++++ SEZIONE DEL TESTO

Rupert Turner (Ben Schnetzer), giovane attore, decide di raccontare la vera storia di John F. Donovan (Kit Harington), star della televisione americana scomparsa dieci anni prima, che in una corrispondenza epistolare gli aveva aperto le porte del cuore, svelando i turbamenti di un segreto celato agli occhi di tutti.

 

Ne ripercorre così la vita e la carriera, dall’ascesa al declino, causato da uno scandalo tutto da dimostrare.  

 

 

 

“Xavier ed io avevamo già lavorato insieme un paio di volte”, racconta l’attore, sceneggiatore e regista Jacob Tierney, co-sceneggiatore di La mia vita con John F. Donovan insieme al regista Xavier Dolan.

 

“Avevamo recitato ognuno nei film dell’altro ed eravamo diventati ottimi amici.

È venuto da me con questa idea e mi ha chiesto: ‘Ti andrebbe di scrivere questa sceneggiatura con me?'

Aveva in mente un soggetto semplice e allo stesso tempo difficile da realizzare. In una giornata di gennaio buia e tempestosa abbiamo cominciato a scrivere la sceneggiatura”.

 

“Jacob è un mio grande amico”, racconta il regista e sceneggiatore Xavier Dolan.

 

“Non ci vediamo spesso, ma ci vogliamo bene. Ero spaventato all’idea di scrivere questa sceneggiatura da solo in una lingua che non è la mia.
Avevo bisogno di qualcuno che mi aiutasse e l’unico in grado di farlo era Jacob.

 

Come artista lui mi piace molto, è intelligente, istruito, divertente ed è uno sceneggiatore bravissimo.

Alcune delle più belle sceneggiature che ho letto nella mia vita me le ha mandate lui”. 

 

 

 



“Tutto nella sceneggiatura è ispirato alle cose a cui ho assistito, che ho sentito raccontare o di cui sono venuto a sapere.
E il fatto che io sia un regista e anche un attore mi ha facilitato le cose”
, racconta Dolan, e precisa che la storia di La mia vita con John F. Donovan non è autobiografica.

++++++++
++++ DATI DISPONIBILI

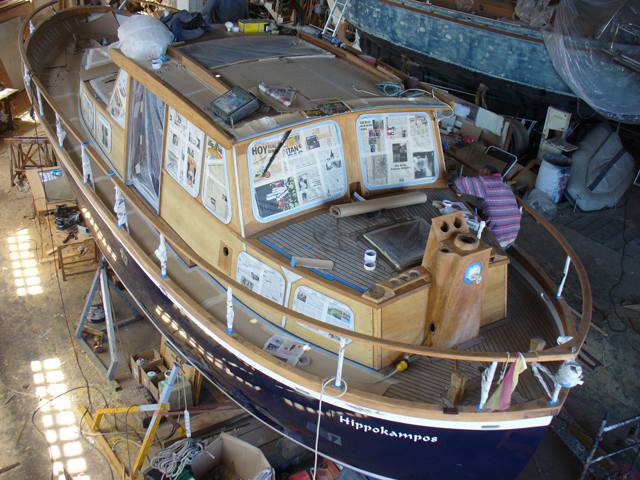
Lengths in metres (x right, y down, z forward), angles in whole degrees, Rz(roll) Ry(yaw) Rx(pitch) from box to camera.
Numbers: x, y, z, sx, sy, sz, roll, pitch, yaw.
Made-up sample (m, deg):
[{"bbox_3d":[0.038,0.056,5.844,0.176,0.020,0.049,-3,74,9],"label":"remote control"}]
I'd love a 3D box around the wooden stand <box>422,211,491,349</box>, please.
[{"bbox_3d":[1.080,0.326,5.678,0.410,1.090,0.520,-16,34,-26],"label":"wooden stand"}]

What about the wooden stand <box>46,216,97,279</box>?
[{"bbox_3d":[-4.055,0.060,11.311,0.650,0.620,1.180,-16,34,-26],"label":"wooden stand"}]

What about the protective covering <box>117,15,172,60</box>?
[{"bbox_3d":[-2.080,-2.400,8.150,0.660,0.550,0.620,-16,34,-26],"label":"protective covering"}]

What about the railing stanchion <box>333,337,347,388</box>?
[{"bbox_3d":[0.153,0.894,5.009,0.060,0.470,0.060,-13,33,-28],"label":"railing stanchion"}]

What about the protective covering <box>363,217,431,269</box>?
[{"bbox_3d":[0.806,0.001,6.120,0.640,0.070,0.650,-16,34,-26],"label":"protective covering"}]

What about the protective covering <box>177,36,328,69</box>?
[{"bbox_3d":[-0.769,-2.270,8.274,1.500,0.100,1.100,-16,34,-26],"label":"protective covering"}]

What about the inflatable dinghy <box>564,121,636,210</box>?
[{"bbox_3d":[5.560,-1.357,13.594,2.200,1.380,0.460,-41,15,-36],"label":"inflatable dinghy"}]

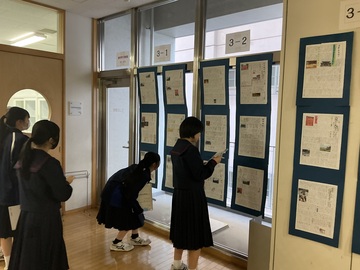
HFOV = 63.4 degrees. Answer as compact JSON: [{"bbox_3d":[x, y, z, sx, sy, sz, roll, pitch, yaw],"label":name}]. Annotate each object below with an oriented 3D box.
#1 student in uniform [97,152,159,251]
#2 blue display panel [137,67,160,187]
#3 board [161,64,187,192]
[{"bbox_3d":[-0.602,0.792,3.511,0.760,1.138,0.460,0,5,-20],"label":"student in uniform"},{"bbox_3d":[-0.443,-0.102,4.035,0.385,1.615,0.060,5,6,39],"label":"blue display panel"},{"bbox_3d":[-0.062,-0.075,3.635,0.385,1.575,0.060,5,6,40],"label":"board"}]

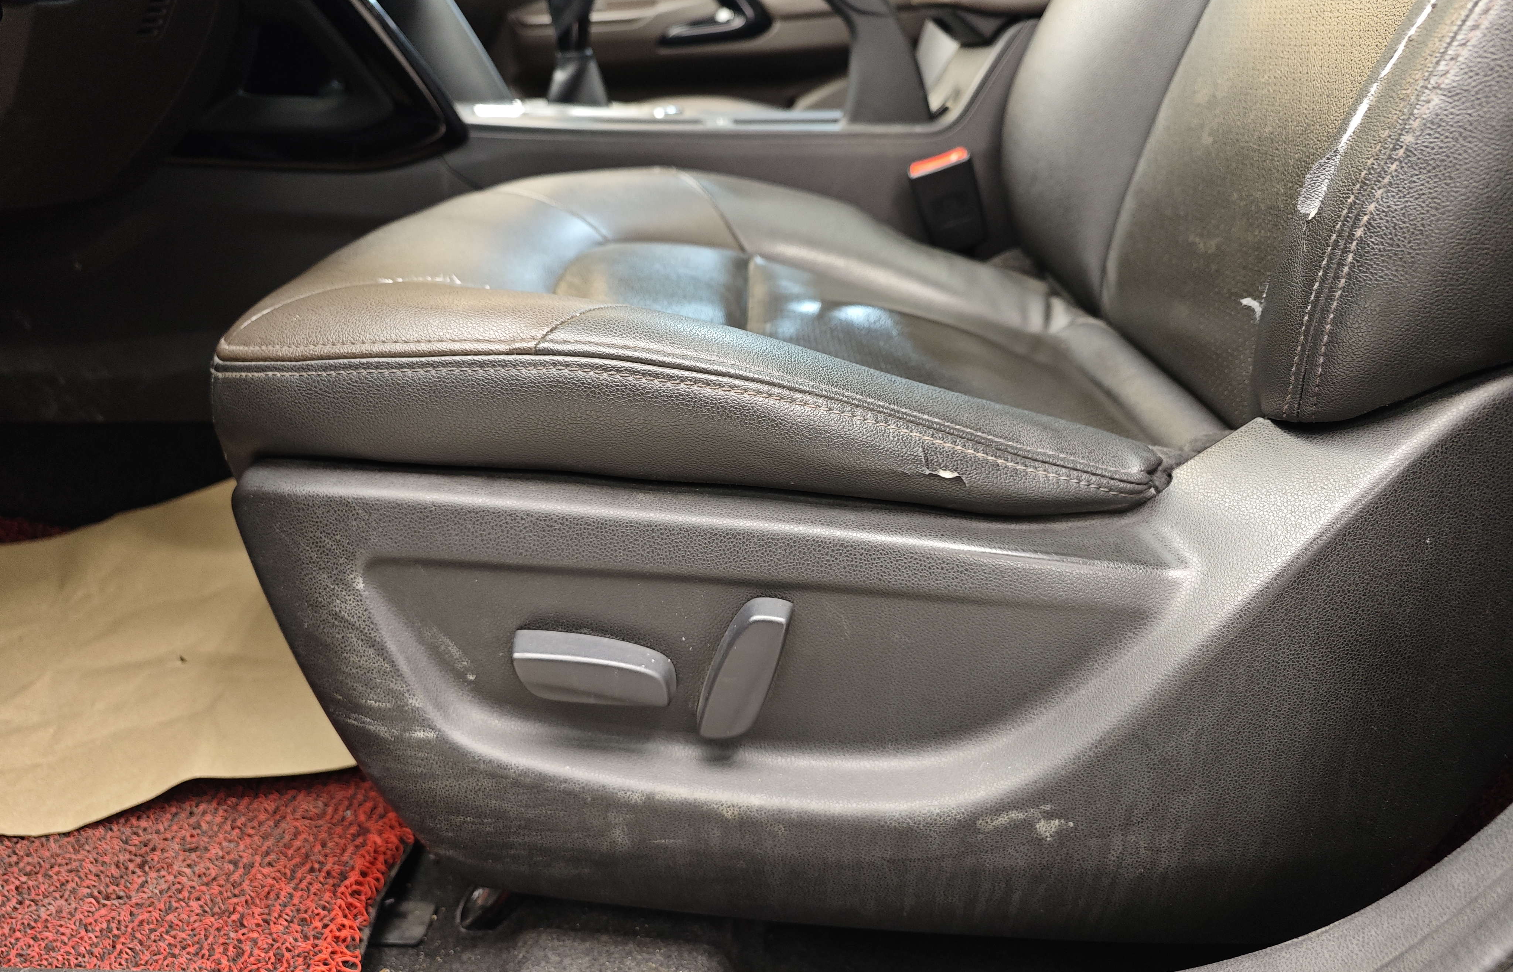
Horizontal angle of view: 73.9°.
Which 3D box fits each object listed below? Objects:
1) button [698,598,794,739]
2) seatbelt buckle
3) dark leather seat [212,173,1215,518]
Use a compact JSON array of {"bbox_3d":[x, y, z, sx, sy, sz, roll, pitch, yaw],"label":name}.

++++++++

CONSEGNA> Riprendi, per favore, il testo sul film La mia vita con John F. Donovan e proseguilo subito dopo l'ultima frase riportata. Il materiale non ha alcun legame con il testo sul film La mia vita con John F. Donovan.

SOLUZIONE DELL'ESERCIZIO>
“Il film passa dal tema dello show business a un’analisi più privata della vita quotidiana di un giovane uomo che lotta per diventare una grande star, per essere ricordato come un grande attore, e che allo stesso tempo vuole vivere liberamente il suo sogno e la sua vita.
E racconta di quanto sia difficile riuscire a fare tutto questo a Hollywood. 

 

Fondamentalmente la storia descrive come la celebrità cambia la vita privata delle persone e di come si affronta questa cosa a livello personale.

È un film che tratta il tema della celebrità in maniera molta intima”. 

 

 



La mia vita con John F. Donovan è un film che può essere definito familiare, nel quale amici e collaboratori di lunga data hanno fatto di tutto per sostenere Dolan e realizzare la sua visione.

 

I produttori Lyse Lafontaine e Nancy Grant, che hanno lavorato insieme a Dolan in alcuni suoi progetti precedenti, raccontano che è la reciproca e profonda comprensione che c’è tra loro che rende così speciale lavorare con Dolan.

 

“È bello collaborare con Xavier perché amiamo e capiamo il suo modo di lavorare”, dice Grant.

“Lavoriamo molto bene insieme. E Xavier apprezza il fatto di poter contare su due produttori con i quali si trova a suo agio”.

 

“Seguo sempre tutta la realizzazione dei film, dall’inizio alla fine”, spiega Dolan, che usa un approccio autoriale, benché si occupi maggiormente di alcuni aspetti della realizzazione rispetto ad altri, se non altro per i tempi ristretti che gli vengono imposti. 

 

 

 

 

“Scrivo sempre io le sceneggiature, e nel caso di questo film l’ho scritto insieme a un’altra persona.
Adoro scrivere.

La fase più terribile secondo me è quella della pre-produzione perché è lunghissima e faticosa.

 

Corri da un posto all’altro, dalle prove costumi ai provini.

Il luogo in cui mi trovo più a mio agio e mi sento più appagato, dove tutto mi sembra più naturale e allegro, è il set.

La troupe diventa una sorta di famiglia per me, è successo con la maggior parte di quelli con cui ho lavorato negli ultimi otto anni”.

 

“Abbiamo scritto la sceneggiatura insieme, nella stessa stanza”, racconta Tierney.

 

“Xavier non voleva che scrivessimo in luoghi separati, quindi andavo a casa sua e passavamo metà della giornata a scrivere e l’altra metà a guardare filmati su YouTube.

Oppure mi faceva sentire dei brani musicali”.

 

E infatti, la musica ha un ruolo narrativo molto importante in La mia vita con John F. Donovan; alcune canzoni sono state scelte appositamente per sottolineare e amplificare determinate scene. 

 

 



Dolan e Tierney si sono aiutati a vicenda a scrivere la sceneggiatura, ciascuno nella propria lingua.

Avevano l’abitudine di controllare ognuno il testo dell’altro.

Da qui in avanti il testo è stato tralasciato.